ECLI:NL:RBMNE:2018:2882

Rechtbank Midden-Nederland

Datum uitspraak
26 juni 2018
Publicatiedatum
26 juni 2018
Zaaknummer
C/16/444073 / HL ZA 17-237
Instantie
Rechtbank Midden-Nederland
Type
Uitspraak
Rechtsgebied
Civiel recht
Procedures
  • Eerste aanleg - enkelvoudig
Vindplaatsen
  • Rechtspraak.nl
AI samenvatting door LexboostAutomatisch gegenereerd

Aansprakelijkheid van UWV en jobcoach voor schade na arbeidsongeval van Wajong-uitkeringsgerechtigde

In deze zaak vorderde eiser, een Wajong-uitkeringsgerechtigde, schadevergoeding van USG Restart B.V. en het UWV na een arbeidsongeval dat hij op 26 juni 2014 had opgelopen tijdens zijn werkzaamheden bij een werkgever. Eiser stelde dat de jobcoach en het UWV hun zorgplicht hadden geschonden door niet te onderzoeken of de aangeboden werkplek passend was en door geen toezicht te houden op de naleving van veiligheidsmaatregelen door de werkgever. De rechtbank Midden-Nederland oordeelde dat zowel USG Restart als het UWV niet aansprakelijk waren voor de schade van eiser. De rechtbank concludeerde dat USG Restart en UWV aantoonbaar hadden onderzocht of de werkplek passend was en dat er geen verplichting bestond voor hen om toezicht te houden op de naleving van veiligheidsvoorschriften door de werkgever. Bovendien was er geen wettelijke verplichting voor UWV en USG Restart om te controleren of de werkgever adequaat verzekerd was voor bedrijfsongevallen. De vordering van eiser werd afgewezen, en hij werd veroordeeld in de proceskosten. De uitspraak werd gedaan door mr. M.M.J. Schoenaker op 27 juni 2018.

----

→ OPDRACHTEN:
**a.** Beantwoord deze vragen met de tekst over het arbeidsongeval:
(i) Welke rechtbank deed de uitspraak?
(ii) Op welke datum had de eiser het arbeidsongeval?
(iii) Wie werd veroordeeld in de proceskosten?
**b.** Ga verder met de tekst over het arbeidsongeval, vanaf waar die ophoudt.

→ GEGEVENSREGELS:
----

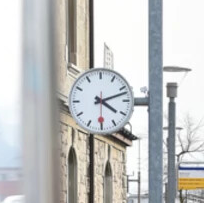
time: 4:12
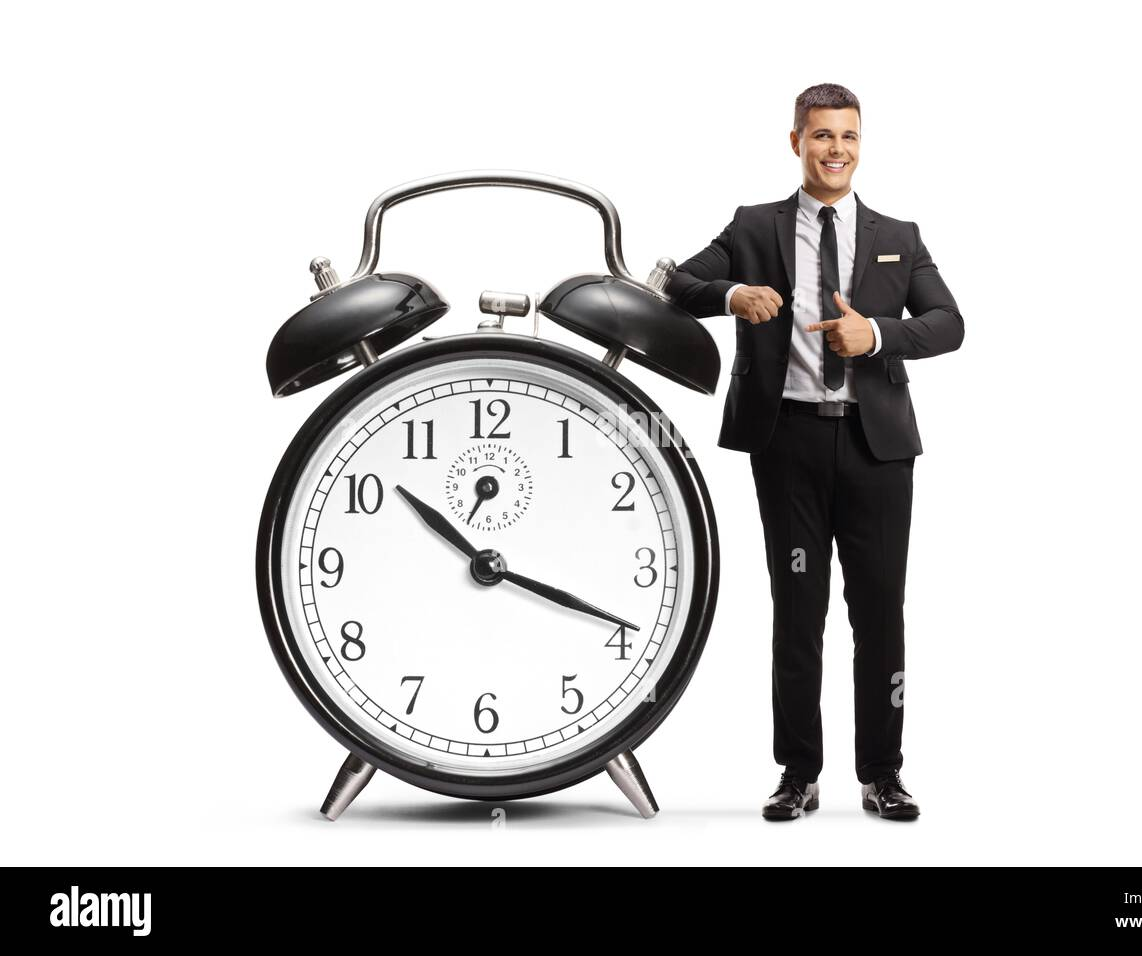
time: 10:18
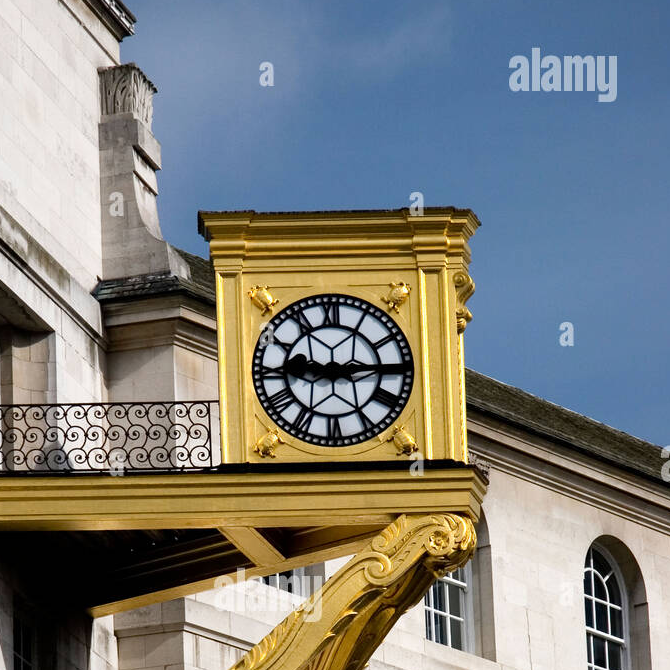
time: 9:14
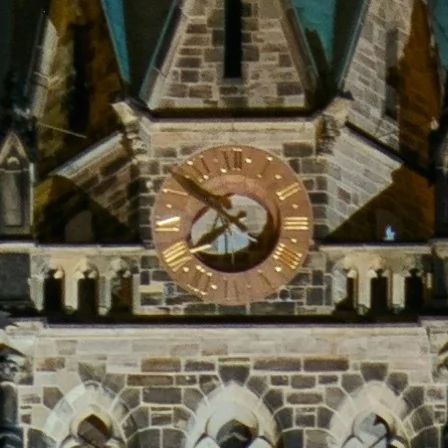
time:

----

→ ANTWOORDEN:
**a.**
(i) Rechtbank Midden-Nederland
(ii) 26 juni 2014
(iii) De eiser

**b.**
Uitspraak

vonnis

RECHTBANK MIDDEN-NEDERLAND

Civiel recht
handelskamer
locatie Lelystad
zaaknummer / rolnummer: C/16/444073 / HL ZA 17-237
Vonnis van 27 juni 2018
in de zaak van
[eiser],
wonende te [woonplaats] (gemeente Oldambt),
eiser,
advocaat mr. G. Loman te Assen,
tegen
1. de besloten vennootschap met beperkte aansprakelijkheid
USG RESTART B.V.,
gevestigd te Almere,
gedaagde,
advocaat mr. T. Havekes te Voorburg,
2. de publiekrechtelijke rechtspersoon
UITVOERINGSINSTITUUT WERKNEMERSVERZEKERINGEN (UWV),
gevestigd te Amsterdam,
gedaagde,
advocaat mr. W.A.M. Rupert te Rotterdam.
Partijen zullen hierna [eiser] , USG Restart en UWV genoemd worden.

1.De procedure

1.1.
Het verloop van de procedure blijkt uit:
  • de dagvaarding 21 juli 2017
  • de conclusie van antwoord van de zijde van USG Restart van 1 november 2017
  • de conclusie van antwoord van de zijde van UWV van 1 november 2017
  • de conclusie van repliek van 31 januari 2018
  • de conclusie van dupliek van de zijde van USG Restart van 14 maart 2018
  • de conclusie van dupliek van de zijde van UWV van 14 aart 2018.
1.2.
Ten slotte is vonnis bepaald.

2.De feiten

2.1.
[eiser] ontving sinds 2011 een Wajong-uitkering.
2.2.
Op enig moment in 2013 is gebleken dat hij onder voorwaarden in staat moest worden geacht loonvormende arbeid te verrichten. De arbeidsdeskundige van UWV heeft dat bevestigd en UWV heeft USG Restart in het kader van de tussen hen gesloten IRO-overeenkomst (Individuele Re-integratie Overeenkomst) opdracht gegeven om [eiser] te begeleiden bij het vinden van passende arbeid.
2.3.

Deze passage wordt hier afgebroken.